Practical Data Leakage Analysis

3 minute read

ByMert SARICA
1 June 2023
No comments

Conti, a Russian-backed cybercrime group that earned $180 million in revenue from ransomware attacks in 2021, reached a major turning point in 2022 with Russia’s invasion of Ukraine. The group publicly supported the Russian invasion, resulting in a rift among its international members. One member began leaking internal messages from 2020-2021 on a Twitter account (@ContiLeaks), including the source code for the ransomware they used in their cyberattacks. The group was considered one of the most notorious cybercrime groups in the world.

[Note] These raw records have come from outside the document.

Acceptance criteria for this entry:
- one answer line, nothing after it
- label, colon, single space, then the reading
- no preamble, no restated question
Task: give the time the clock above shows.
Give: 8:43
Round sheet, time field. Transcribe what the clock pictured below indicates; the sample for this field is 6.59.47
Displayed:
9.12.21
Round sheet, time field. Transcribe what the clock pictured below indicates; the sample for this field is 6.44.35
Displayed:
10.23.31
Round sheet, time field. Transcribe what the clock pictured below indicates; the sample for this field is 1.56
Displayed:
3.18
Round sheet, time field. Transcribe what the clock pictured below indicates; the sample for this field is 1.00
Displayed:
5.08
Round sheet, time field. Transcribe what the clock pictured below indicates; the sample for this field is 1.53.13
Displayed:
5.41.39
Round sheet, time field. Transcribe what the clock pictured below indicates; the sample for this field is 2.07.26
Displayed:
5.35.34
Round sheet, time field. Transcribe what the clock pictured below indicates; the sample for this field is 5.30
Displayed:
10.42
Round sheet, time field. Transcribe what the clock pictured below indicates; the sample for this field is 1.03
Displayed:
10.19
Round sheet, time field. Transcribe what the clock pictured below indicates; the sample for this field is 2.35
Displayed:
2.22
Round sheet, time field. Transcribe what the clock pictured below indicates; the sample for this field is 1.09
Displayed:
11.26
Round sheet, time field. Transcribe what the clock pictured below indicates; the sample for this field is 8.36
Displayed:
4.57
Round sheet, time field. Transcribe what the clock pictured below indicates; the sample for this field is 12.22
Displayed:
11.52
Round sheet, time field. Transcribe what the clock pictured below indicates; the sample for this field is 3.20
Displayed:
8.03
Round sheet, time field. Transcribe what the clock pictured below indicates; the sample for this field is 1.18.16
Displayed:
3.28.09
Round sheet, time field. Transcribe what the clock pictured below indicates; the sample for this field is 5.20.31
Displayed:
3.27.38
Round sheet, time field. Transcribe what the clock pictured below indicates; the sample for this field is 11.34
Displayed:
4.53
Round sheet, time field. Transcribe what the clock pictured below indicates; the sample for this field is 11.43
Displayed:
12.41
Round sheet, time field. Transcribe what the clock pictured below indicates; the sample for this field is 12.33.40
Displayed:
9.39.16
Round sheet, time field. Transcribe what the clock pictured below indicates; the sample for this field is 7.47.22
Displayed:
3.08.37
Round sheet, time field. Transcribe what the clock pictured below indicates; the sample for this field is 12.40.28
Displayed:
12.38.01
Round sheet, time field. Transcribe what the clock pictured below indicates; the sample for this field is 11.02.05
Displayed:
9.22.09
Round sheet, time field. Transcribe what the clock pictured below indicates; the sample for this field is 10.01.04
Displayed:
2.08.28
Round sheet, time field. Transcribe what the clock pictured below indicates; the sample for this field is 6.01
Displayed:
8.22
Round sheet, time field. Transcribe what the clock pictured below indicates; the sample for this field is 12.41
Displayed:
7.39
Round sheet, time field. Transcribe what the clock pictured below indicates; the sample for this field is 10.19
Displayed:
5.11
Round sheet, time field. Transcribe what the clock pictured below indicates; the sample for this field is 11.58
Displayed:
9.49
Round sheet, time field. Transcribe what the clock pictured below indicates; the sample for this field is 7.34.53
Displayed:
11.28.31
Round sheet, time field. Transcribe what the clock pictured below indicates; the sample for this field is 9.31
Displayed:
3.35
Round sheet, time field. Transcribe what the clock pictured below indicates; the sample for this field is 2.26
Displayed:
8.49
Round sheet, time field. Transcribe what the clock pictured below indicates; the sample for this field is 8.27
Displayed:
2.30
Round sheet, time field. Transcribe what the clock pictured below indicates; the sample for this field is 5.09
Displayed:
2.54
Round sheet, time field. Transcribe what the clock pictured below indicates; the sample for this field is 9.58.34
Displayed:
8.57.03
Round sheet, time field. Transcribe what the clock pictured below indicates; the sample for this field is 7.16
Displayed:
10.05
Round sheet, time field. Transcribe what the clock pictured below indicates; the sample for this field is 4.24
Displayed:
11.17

As a cybersecurity researcher, when data from such threat actors is leaked, one of the things that interests me the most is whether the data includes information about hacked organizations in Turkey, as well as non-Russian, English messages. If you ask me why, it’s because I can have the opportunity to learn how extensively Turkey is targeted by these threat actors and which nationalities are involved in such internationally organized crime groups. To find out, I decided to conduct cybersecurity research to provide insights to cybersecurity researchers who are also interested in this topic.

First, I downloaded the files that include the Conti group’s messages from the sharing area of the vx-underground website. When I extracted all the zip files, more than 11,000 files came out.

After learning that the messages are stored as readable text in JSON files (Example: 185.25.51.173-20220301.json), my first task was to use the following regex-supported GREP command to find and deduplicate all IP addresses in the files. I ended up with a total of 3819 IP addresses that match these two regex patterns, which I saved in a file named “ip.txt.”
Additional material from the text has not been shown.